How long does it take us to retry the directory fetch after we decide not to launch one because the server is busy? It would be bad to re-check too fast, and it would be bad to re-check too slow. We'd better look at this.
Can max_dl_per_request return a higher number for TunnelDirConns for SERVERDESC too?
Does max_dl_per_request need to look at whether a particular connection will be tunneled, or does options->TunnelDirConns ensure that all these dir conns actually will be tunneled? I should check.
This is still on my plate, unless somebody else wants to pick up some/all of the above.
I think I should split it up into logical parts before we merge it.
I can rebase and split up the patch if it's helpful.
I like the changes in initiate_descriptor_downloads()... but I'm not so sure about "digest_len += 1". What "NULL" are we talking about? 'digest' isn't NUL-terminated.
The difference is that before you were building up one long string so when you base16_encode'd, you didn't want its NUL terminator. In the patch, we're making a smartlist of individual NUL terminated base16_encode'd strings, and then calling smartlist_join_strings on it, which will drop all the NULs.
Hope that makes sense. It's been 6 months since I've looked at this, so still paging it back in.

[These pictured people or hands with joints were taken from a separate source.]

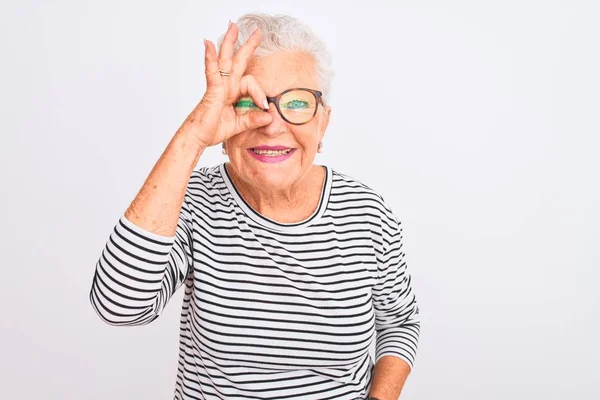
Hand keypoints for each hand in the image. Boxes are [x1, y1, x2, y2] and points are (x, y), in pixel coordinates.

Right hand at [181, 22, 272, 148]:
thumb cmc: (213, 130)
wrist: (198, 137)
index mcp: (233, 92)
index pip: (251, 84)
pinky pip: (211, 71)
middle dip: (247, 45)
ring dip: (229, 42)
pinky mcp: (211, 90)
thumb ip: (253, 119)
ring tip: (232, 26)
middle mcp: (226, 85)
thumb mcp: (239, 125)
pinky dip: (210, 58)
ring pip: (225, 60)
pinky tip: (208, 44)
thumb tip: (269, 116)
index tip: (265, 108)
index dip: (260, 94)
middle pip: (237, 61)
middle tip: (257, 31)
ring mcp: (218, 86)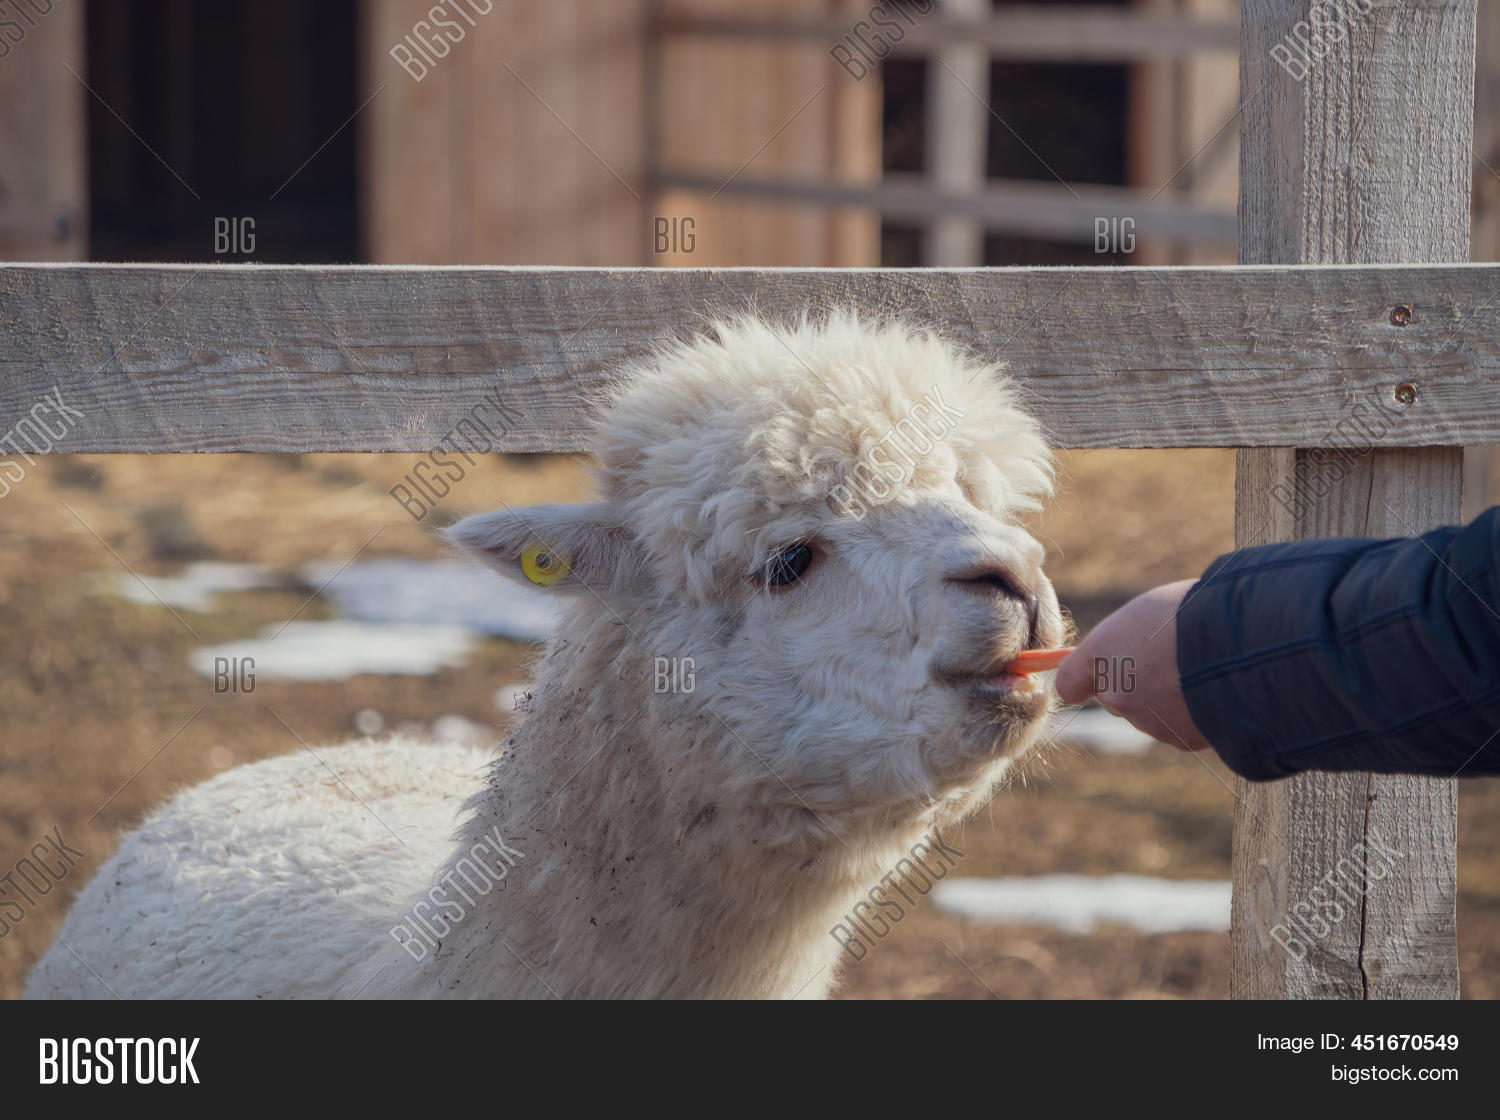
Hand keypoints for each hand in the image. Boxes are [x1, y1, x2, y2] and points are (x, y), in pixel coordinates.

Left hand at [1054, 579, 1211, 751]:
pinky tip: (1215, 691)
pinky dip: (1194, 714)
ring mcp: (1147, 720)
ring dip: (1169, 698)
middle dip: (1137, 685)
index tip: (1093, 678)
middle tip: (1170, 661)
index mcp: (1101, 652)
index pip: (1070, 681)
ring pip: (1151, 713)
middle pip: (1116, 697)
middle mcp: (1115, 692)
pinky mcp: (1179, 739)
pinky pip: (1182, 727)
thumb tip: (1136, 648)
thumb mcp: (1154, 610)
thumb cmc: (1198, 611)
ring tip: (1201, 670)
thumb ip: (1132, 638)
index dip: (1085, 679)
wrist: (1243, 644)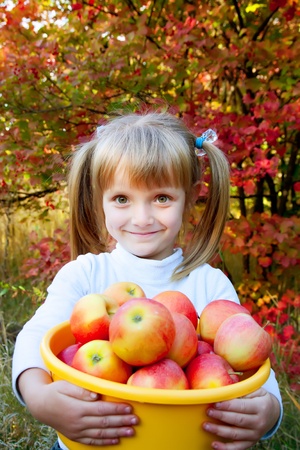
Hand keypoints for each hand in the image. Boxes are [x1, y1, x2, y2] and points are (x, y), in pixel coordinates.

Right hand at [18, 369, 138, 445]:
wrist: (40, 405)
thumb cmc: (55, 391)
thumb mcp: (65, 385)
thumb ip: (81, 390)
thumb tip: (97, 394)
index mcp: (77, 408)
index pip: (102, 409)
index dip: (117, 409)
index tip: (130, 408)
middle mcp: (78, 422)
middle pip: (104, 422)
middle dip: (121, 422)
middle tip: (136, 421)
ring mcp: (76, 431)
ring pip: (100, 434)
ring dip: (117, 433)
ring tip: (131, 432)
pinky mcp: (75, 436)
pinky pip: (92, 441)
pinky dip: (104, 442)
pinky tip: (115, 440)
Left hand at [202, 388, 279, 449]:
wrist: (273, 413)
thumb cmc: (259, 397)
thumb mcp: (256, 390)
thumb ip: (242, 390)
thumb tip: (223, 389)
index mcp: (261, 407)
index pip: (242, 406)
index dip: (228, 405)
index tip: (215, 403)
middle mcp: (259, 422)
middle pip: (238, 420)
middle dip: (221, 416)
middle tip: (208, 412)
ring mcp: (255, 434)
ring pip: (236, 434)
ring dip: (219, 431)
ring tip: (206, 426)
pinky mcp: (251, 442)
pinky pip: (238, 447)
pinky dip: (226, 448)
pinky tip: (214, 445)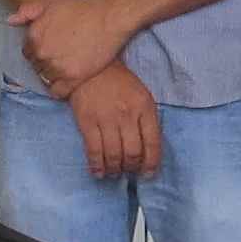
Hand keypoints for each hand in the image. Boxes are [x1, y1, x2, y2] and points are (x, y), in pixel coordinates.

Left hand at [9, 0, 135, 96]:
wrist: (107, 17)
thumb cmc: (81, 8)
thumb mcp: (50, 2)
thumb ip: (27, 11)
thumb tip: (10, 21)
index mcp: (34, 36)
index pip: (28, 53)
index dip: (38, 52)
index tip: (49, 50)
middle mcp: (42, 53)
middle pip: (37, 67)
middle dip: (45, 63)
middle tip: (60, 58)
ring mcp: (56, 67)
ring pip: (46, 79)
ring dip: (53, 76)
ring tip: (65, 69)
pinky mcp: (73, 78)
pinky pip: (58, 92)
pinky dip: (60, 90)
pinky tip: (67, 83)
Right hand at [67, 63, 160, 179]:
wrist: (91, 67)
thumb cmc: (119, 82)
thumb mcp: (142, 96)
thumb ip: (146, 120)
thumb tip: (147, 151)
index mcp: (144, 107)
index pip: (153, 143)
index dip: (151, 163)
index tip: (148, 174)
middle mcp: (127, 115)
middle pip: (133, 153)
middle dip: (132, 168)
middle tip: (129, 171)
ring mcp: (106, 119)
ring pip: (114, 155)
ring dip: (115, 169)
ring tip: (114, 172)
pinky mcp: (87, 122)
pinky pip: (94, 151)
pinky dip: (97, 166)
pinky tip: (98, 172)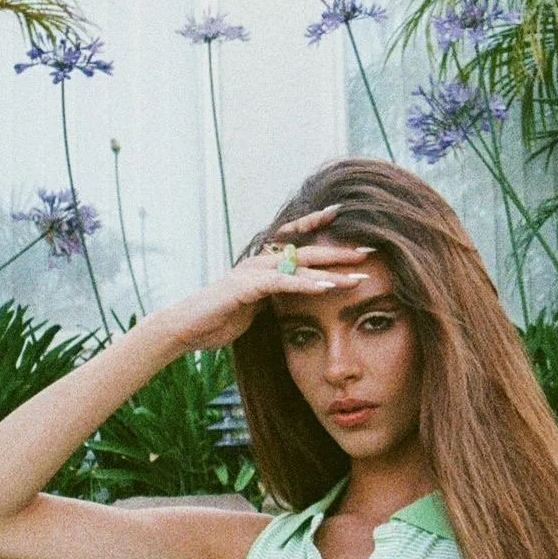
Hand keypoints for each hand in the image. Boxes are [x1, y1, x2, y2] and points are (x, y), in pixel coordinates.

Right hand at [154, 208, 372, 350]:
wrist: (186, 327)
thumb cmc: (219, 319)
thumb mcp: (255, 306)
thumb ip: (276, 298)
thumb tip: (294, 299)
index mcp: (266, 265)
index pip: (299, 243)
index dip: (324, 232)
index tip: (354, 230)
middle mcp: (262, 261)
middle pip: (308, 252)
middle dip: (340, 251)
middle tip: (371, 250)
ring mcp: (253, 271)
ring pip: (299, 266)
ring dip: (331, 270)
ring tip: (359, 273)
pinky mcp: (246, 286)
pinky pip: (282, 283)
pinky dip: (306, 285)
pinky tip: (328, 287)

I think I should split it up into logical parts before we merge it.
I can rebase and split up the patch if it's helpful.
Up to you; I'd be happy to do it too.
I like the changes in initiate_descriptor_downloads()... but I'm not so sure about "digest_len += 1". What "NULL" are we talking about? 'digest' isn't NUL-terminated.
The difference is that before you were building up one long string so when you base16_encode'd, you didn't want its NUL terminator. In the patch, we're making a smartlist of individual NUL terminated base16_encode'd strings, and then calling smartlist_join_strings on it, which will drop all the NULs.
Hope that makes sense. It's been 6 months since I've looked at this, so still paging it back in.
But digest_len is the length of the input, not the length of the output, right? It gets used like this:
Fixed most of the above issues. In response to my questions:
I should check whether there's a faster mechanism here than connection_get_by_type_addr_port_purpose. If there is, we should use it. If not, we shouldn't necessarily add one unless this shows up in profiles.
There isn't a faster one. Let's leave it for now.
How long does it take us to retry the directory fetch after we decide not to launch one because the server is busy? It would be bad to re-check too fast, and it would be bad to re-check too slow. We'd better look at this.
It looks like we do a reasonable job here.
Can max_dl_per_request return a higher number for TunnelDirConns for SERVERDESC too?
I think we can. Making the fix.
Does max_dl_per_request need to look at whether a particular connection will be tunneled, or does options->TunnelDirConns ensure that all these dir conns actually will be tunneled? I should check.
This one is still up in the air. It looks like directory_command_should_use_begindir() can return 0 for several reasons other than having TunnelDirConns==0.